As relações entre Aureliano e Figueiredo foram ao freezer. E o vice sentiu-se à vontade para alçar seu voo solo. Abriu uma dissidência no PDS, o partido da ditadura, lançando-se candidato ao Planalto à revelia do general-presidente.
Aureliano começou a tricotar com tecelões oposicionistas. Gente do porte de Ulysses Guimarães. Passou a defender as eleições diretas. Contido pelos ministros militares, não foi aos comícios das Diretas Já. Mas converteu o Palácio do Jaburu, a residência oficial do vice, num centro de maquinações oposicionistas.
Em sua escalada, Aureliano ajudou a costurar a chamada Frente Liberal, braço dissidente do PDS. A Frente política virou partido: o PFL, depois rebatizado de DEM. O grupo do vice de Figueiredo saltou da canoa da ditadura para a caravela de Tancredo Neves, emplacando José Sarney como vice na chapa que prevaleceria no Colégio Eleitoral, em 1985.
Com a morte de Tancredo, Sarney herdou o trono. Aureliano foi premiado com o Ministério de Minas e Energia. Coisa combinada com Tancredo antes de sua morte. Aureliano disputaria a Presidência da República em 1989, com desempenho humilhante.

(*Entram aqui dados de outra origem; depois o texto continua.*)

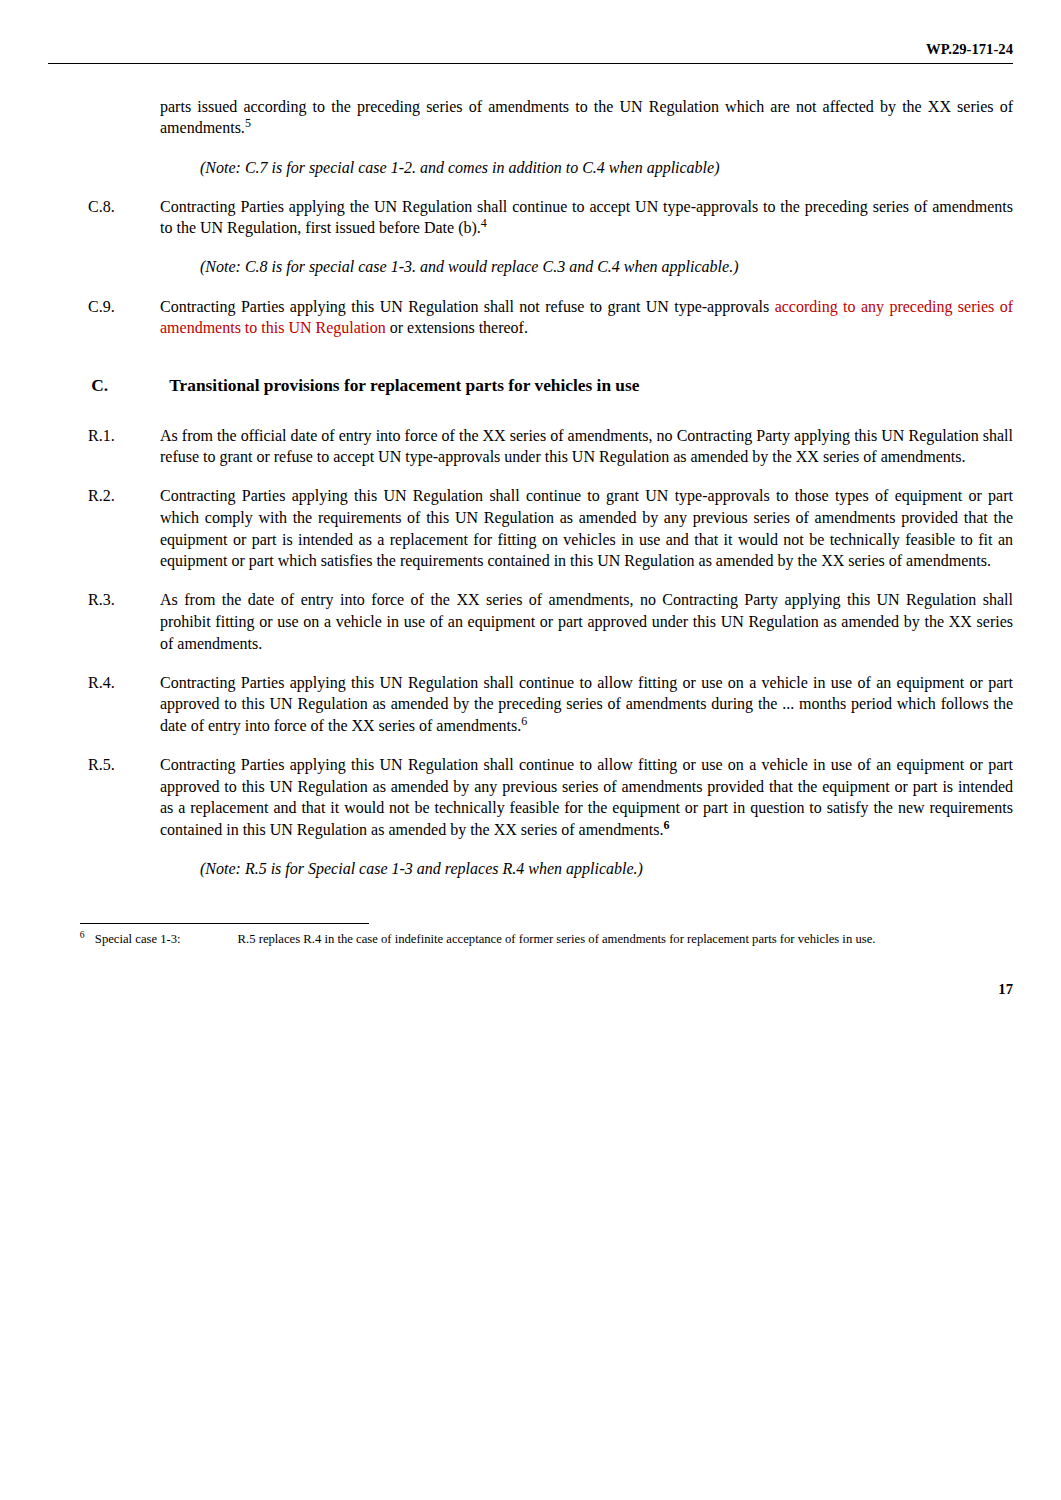WP.29-171-24
parts issued according to the preceding series of amendments to the UN Regulation which are not affected by the XX series of amendments.5
(Note: C.7 is for special case 1-2. and comes in addition to C.4 when applicable)
C.8.
Contracting Parties applying the UN Regulation shall continue to accept UN type-approvals to the preceding series of amendments to the UN Regulation, first issued before Date (b).4
(Note: C.8 is for special case 1-3. and would replace C.3 and C.4 when applicable.)
C.9.
Contracting Parties applying this UN Regulation shall not refuse to grant UN type-approvals according to any preceding series of amendments to this UN Regulation or extensions thereof.
C. Transitional provisions for replacement parts for vehicles in use
R.1.
As from the official date of entry into force of the XX series of amendments, no Contracting Party applying this UN Regulation shall refuse to grant or refuse to accept UN type-approvals under this UN Regulation as amended by the XX series of amendments.
R.2.
Contracting Parties applying this UN Regulation shall continue to grant UN type-approvals to those types of equipment or part which comply with the requirements of this UN Regulation as amended by any previous series of amendments provided that the equipment or part is intended as a replacement for fitting on vehicles in use and that it would not be technically feasible to fit an equipment or part which satisfies the requirements contained in this UN Regulation as amended by the XX series of amendments.
R.3.
As from the date of entry into force of the XX series of amendments, no Contracting Party applying this UN Regulation shall prohibit fitting or use on a vehicle in use of an equipment or part approved under this UN Regulation as amended by the XX series of amendments.
R.4.
Contracting Parties applying this UN Regulation shall continue to allow fitting or use on a vehicle in use of an equipment or part approved to this UN Regulation as amended by the preceding series of amendments during the ... months period which follows the date of entry into force of the XX series of amendments.6
R.5.
Contracting Parties applying this UN Regulation shall continue to allow fitting or use on a vehicle in use of an equipment or part approved to this UN Regulation as amended by any previous series of amendments provided that the equipment or part is intended as a replacement and that it would not be technically feasible for the equipment or part in question to satisfy the new requirements contained in this UN Regulation as amended by the XX series of amendments.6
(Note: R.5 is for Special case 1-3 and replaces R.4 when applicable.)
6
Special case 1-3: R.5 replaces R.4 in the case of indefinite acceptance of former series of amendments for replacement parts for vehicles in use.
17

Morto há 15 anos, Aureliano retorna à conjuntura como "bom exemplo" de Hamilton Mourão. No afã de desligar o vice da tomada, Bolsonaro demora a perceber que ócio não significa necessariamente inatividade. Mourão apenas ganhou mais liberdade para fazer qualquer coisa. Inclusive para refletir sobre a hipótese de aceitar o convite do PRTB, seu partido, para disputar a sucessão de 2022 como cabeça de chapa.